++++ INPUT FOR THIS TASK ++++

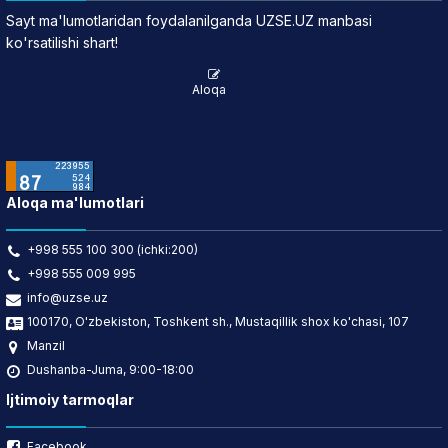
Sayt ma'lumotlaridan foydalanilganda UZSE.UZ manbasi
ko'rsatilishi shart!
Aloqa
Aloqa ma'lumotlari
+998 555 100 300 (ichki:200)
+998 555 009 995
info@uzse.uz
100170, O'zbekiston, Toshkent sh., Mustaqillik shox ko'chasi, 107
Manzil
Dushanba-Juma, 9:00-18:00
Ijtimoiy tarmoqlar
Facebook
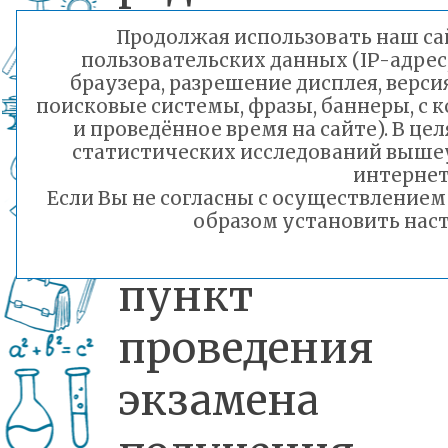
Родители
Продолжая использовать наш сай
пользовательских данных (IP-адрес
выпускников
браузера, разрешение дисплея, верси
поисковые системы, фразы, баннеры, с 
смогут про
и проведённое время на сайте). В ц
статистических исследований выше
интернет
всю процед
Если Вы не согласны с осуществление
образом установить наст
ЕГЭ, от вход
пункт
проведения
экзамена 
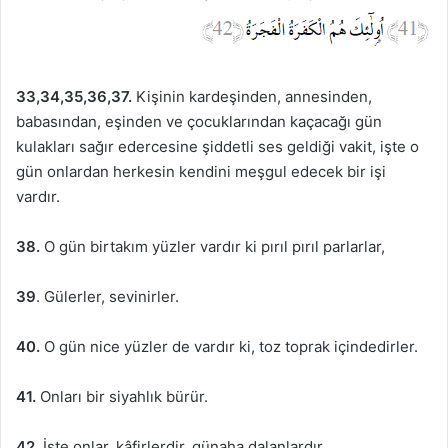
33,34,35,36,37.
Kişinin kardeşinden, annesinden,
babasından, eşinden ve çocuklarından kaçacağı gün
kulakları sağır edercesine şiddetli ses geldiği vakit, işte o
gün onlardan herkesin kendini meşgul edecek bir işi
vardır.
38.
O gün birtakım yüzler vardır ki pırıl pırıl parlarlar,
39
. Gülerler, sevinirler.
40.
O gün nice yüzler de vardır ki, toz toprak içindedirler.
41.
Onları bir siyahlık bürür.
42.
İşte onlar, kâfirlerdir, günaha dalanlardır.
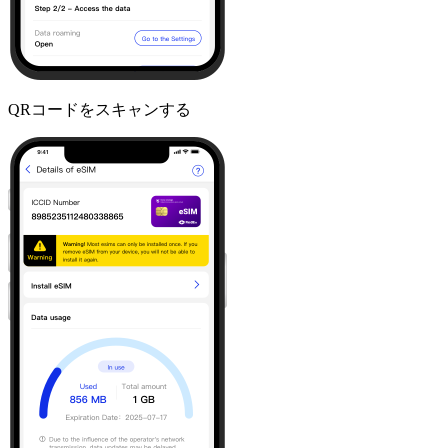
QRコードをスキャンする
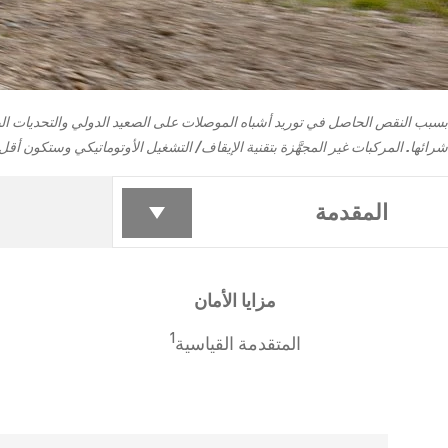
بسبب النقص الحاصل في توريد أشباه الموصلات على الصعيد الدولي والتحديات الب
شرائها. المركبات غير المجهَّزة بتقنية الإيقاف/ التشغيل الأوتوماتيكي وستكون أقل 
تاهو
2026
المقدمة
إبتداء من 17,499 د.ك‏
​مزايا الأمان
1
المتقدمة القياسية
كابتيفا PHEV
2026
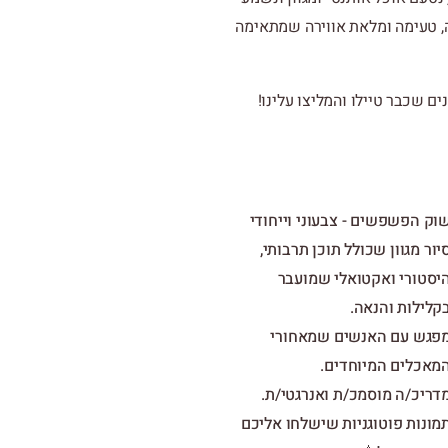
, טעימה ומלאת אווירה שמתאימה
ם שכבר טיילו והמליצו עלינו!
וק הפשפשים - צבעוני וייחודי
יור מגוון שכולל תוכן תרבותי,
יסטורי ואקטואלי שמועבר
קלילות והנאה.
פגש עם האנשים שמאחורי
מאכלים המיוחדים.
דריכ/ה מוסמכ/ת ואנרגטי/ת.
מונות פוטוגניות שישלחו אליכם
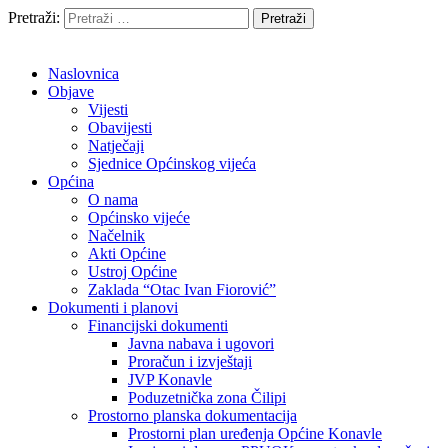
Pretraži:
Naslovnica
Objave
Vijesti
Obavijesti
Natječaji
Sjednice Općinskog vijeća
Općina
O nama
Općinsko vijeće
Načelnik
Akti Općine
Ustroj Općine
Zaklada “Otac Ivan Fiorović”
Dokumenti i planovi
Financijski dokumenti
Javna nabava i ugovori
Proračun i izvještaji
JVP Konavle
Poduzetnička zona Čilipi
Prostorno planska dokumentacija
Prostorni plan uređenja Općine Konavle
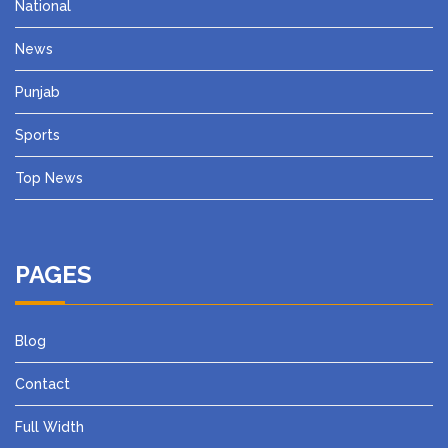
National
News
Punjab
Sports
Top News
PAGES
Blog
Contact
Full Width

++++

* _WHAT THE TASK ASKS_:
Copy out exactly, without any pictures, the lines above that begin at the one with "Onları bir siyahlık bürür." and end at the last line of the listing.

* _TASK RESPONSE_:
Onları bir siyahlık bürür.
42.
İşte onlar, kâfirlerdir, günaha dalanlardır.
QRコードをスキャンする
بسبب النقص الحاصل في توريد أشباه الموصلات على الصعيد الدولي والتحديات الب
شرائها. المركبات غير المجهَّزة بتقنية الإيقاف/ التشغيل الأوتوماتيكي وستكون أقل 
تاهو
2026
المقدمة
إبتداء من 17,499 د.ك‏
​مزايا الأمان
1
المتقدمة القياسية
كابتيفا PHEV
2026
, טעימה ומלאת אווירה שמתאימה
ם שכבר טיילו והמליצו עלינו!
וק הפשפשים - צבעוני וייחודי
יור מגוון שכולל תוכן תרבותי,
יסטורי ואקטואלי שמועבר
קלילות והנאה.
פגש עם האנשים שמאחורי
מאכלים המיוחדים.
דריכ/ה מוסמכ/ת ואנרגטי/ת.
מונות פוטוגניות שישלחו אליכם
Pretraži:
Naslovnica
Objave
Vijesti
Obavijesti
Natječaji
Sjednice Općinskog vijeća
Općina
O nama
Općinsko vijeće
Načelnik
Akti Općine
Ustroj Općine
Zaklada “Otac Ivan Fiorović”
Dokumenti i planovi
Financijski dokumenti
Javna nabava i ugovori
Proračun i izvještaji
JVP Konavle
Poduzetnička zona Čilipi
Prostorno planska dokumentacija
Prostorni plan uređenja Općine Konavle
National
News
Punjab
Sports
Top News
PAGES
Blog
Contact
Full Width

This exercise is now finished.